[[ Source data open ]]
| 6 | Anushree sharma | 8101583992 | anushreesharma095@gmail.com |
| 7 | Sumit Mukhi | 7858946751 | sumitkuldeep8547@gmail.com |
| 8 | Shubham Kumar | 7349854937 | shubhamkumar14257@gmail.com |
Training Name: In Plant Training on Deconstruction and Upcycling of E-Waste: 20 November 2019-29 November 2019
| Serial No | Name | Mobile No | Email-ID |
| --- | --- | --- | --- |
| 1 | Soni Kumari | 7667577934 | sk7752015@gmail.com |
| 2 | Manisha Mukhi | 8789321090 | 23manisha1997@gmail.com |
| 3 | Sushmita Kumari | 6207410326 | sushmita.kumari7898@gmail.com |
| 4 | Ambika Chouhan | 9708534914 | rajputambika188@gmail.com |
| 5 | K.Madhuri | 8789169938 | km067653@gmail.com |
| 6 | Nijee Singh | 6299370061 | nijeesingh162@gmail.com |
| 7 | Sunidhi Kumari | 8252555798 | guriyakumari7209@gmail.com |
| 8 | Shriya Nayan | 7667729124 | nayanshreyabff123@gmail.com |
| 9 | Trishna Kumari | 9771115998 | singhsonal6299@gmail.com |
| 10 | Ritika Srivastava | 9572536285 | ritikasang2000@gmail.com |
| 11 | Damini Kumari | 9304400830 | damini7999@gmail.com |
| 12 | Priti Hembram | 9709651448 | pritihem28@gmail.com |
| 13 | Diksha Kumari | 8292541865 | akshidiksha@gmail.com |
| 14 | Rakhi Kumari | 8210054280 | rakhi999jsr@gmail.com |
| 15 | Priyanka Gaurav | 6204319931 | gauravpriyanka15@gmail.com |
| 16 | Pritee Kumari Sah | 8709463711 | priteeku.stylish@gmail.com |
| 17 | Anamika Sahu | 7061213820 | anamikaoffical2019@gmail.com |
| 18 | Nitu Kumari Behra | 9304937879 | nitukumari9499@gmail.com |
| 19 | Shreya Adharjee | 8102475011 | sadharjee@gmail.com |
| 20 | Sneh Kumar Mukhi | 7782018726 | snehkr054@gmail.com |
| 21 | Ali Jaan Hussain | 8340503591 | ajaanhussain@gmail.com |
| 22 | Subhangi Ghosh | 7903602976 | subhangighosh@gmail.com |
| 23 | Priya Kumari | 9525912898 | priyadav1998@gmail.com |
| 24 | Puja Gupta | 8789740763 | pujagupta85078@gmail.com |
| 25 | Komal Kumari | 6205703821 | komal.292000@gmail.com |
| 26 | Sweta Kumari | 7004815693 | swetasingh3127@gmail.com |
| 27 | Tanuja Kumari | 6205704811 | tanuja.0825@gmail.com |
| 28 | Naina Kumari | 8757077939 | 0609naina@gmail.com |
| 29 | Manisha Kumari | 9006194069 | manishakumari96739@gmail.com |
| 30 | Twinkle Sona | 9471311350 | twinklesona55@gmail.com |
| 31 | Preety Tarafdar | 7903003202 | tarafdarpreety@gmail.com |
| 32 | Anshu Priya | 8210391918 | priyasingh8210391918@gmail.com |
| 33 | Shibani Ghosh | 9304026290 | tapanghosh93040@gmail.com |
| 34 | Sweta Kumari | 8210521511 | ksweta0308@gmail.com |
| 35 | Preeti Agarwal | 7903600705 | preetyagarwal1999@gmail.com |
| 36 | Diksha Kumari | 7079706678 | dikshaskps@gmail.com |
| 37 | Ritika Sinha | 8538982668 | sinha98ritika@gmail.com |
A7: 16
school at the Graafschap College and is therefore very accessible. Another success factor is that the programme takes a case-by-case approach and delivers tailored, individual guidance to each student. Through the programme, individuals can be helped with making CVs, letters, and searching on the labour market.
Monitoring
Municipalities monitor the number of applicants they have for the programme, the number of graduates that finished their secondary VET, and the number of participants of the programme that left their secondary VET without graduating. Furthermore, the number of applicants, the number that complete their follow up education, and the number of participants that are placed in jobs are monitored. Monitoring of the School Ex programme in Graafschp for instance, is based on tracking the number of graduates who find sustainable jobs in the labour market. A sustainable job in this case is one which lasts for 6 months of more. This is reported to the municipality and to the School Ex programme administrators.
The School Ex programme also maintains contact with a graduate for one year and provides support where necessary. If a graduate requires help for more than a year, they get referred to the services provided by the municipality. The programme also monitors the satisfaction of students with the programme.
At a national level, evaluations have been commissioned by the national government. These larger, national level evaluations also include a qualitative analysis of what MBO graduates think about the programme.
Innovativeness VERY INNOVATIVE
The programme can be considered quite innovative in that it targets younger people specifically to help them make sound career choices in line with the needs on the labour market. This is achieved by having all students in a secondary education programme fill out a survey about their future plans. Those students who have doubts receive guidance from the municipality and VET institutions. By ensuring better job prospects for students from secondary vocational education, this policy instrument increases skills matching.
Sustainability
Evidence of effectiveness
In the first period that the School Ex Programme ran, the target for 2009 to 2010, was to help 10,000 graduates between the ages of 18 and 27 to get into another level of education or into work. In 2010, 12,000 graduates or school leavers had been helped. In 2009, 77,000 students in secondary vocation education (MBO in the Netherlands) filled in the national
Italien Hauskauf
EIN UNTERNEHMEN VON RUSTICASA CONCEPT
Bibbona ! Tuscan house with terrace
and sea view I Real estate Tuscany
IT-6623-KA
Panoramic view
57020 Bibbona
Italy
[[ Source data closed ]]
#### Brief:
When a line of the records has the word "they", pick it out and copy it.

#### Reply:
Municipalities monitor the number of applicants they have for the programme, the number of graduates that finished their secondary VET, and the number of participants of the programme that left their secondary VET without graduating. Furthermore, the number of applicants, the number that complete their follow up education, and the number of participants that are placed in jobs are monitored. Monitoring of the School Ex programme in Graafschp for instance, is based on tracking the number of graduates who find sustainable jobs in the labour market. A sustainable job in this case is one which lasts for 6 months of more. This is reported to the municipality and to the School Ex programme administrators.
The School Ex programme also maintains contact with a graduate for one year and provides support where necessary. If a graduate requires help for more than a year, they get referred to the services provided by the municipality. The programme also monitors the satisfaction of students with the programme.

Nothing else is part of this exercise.